This diatribe started as a thread on twitter, which you can read here: https://twitter.com/leonadato/status/1407397914280923143. I’ve extended and expanded on it in this blog post.
With return-to-office on a lot of business’ radar, I’d like to speak to business leadership about the messed up reasoning I’m seeing across industries, vertical markets, and business sizes.
To start, let’s get something crystal clear: remote work is now table stakes for any company that’s serious about hiring, unless the position ABSOLUTELY cannot be done remote. In one short year it’s gone from a super-special-snowflake perk for the privileged to a feature of your business as fundamentally essential as “we have to give them a place to sit.” used to be.
Are there edge cases? Special projects? Extenuating circumstances? Of course. But that’s not the point and you (probably) know it. Or you SHOULD know it. If your argument against remote work uses edge cases as the justification, you’re making yourself look (at best) uninformed; (at least) self-serving; and/or (at worst) just plain stupid. Ask the CEO of WeWork how it’s going.
To put it succinctly, employees are EXPECTING “remote unless there’s a damn good reason”, or they’re going to start looking elsewhere. Potential candidates are going to ask bout this in their first interview, the same way they ask about insurance and vacation.
Table. Stakes.
“But some employees WANT to come to work.”
Great. It’s also not the point and you know it. This is about choice, autonomy, and basic respect.
In fact, David Tate (@mixteenth on Twitter) already covered a lot of your stupid-ass excuses. So how about you DON’T try to float one of these:https://blog.davidtate.org/we-cant-let-people-work-from-home-for-stupid-reasons/
“We can’t pay taxes in every state.”
Hire a damn accountant. Other, smaller businesses do it just fine.
No seriously. You’re going to trot this argument out when hundreds of fully-remote businesses have not only “made it” but thrived for over a decade? Again, please don’t embarrass yourself. Ask the CEO of The Washingtonian what that feels like.
All of your excuses are just that – moreover, they’re poorly-concealed projections of your own discomfort & insecurity. And it’s obvious to everyone (but you, apparently).
The Mostly Un-Necessary Summary
If you are planning a big RTO announcement & it includes zero WFH (or worse, a day here or there as a “concession”) then buckle up, buttercup. You’re going to see a big red wave as you bleed out employees in about a month.

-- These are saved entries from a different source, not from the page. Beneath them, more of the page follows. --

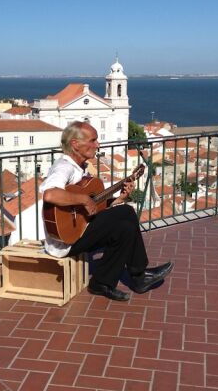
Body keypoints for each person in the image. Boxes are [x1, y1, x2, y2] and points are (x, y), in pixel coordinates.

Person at [40, 121, 173, 301]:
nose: (98, 145)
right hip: (65, 242)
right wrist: (83, 199)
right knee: (126, 213)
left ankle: (102, 283)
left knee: (125, 226)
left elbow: (91, 210)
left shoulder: (81, 169)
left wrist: (118, 198)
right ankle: (139, 275)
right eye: (93, 140)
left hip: (80, 232)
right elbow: (49, 194)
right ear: (75, 144)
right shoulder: (64, 167)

Worse, you’ve just telegraphed to every competitor that they can buy all of your experience, knowledge, and corporate mojo for the price of… you guessed it… allowing people to work remote if they want. That’s it. Not even a salary bump (but they’ll probably throw that in to sweeten the deal because it’s easy).
Worse, what you REALLY announced was how YOUR company is willingly limiting itself NOT JUST to the pool of talent living in a specific geography, but the pool of talent in that geography WHO CAN’T FIND A BETTER JOB AT A REMOTE COMPANY.
Whether you honestly think it’s true or not, you’ve telegraphed yourself as a “bottom of the barrel employer”.
Good luck winning hearts and minds and market share with that strategy.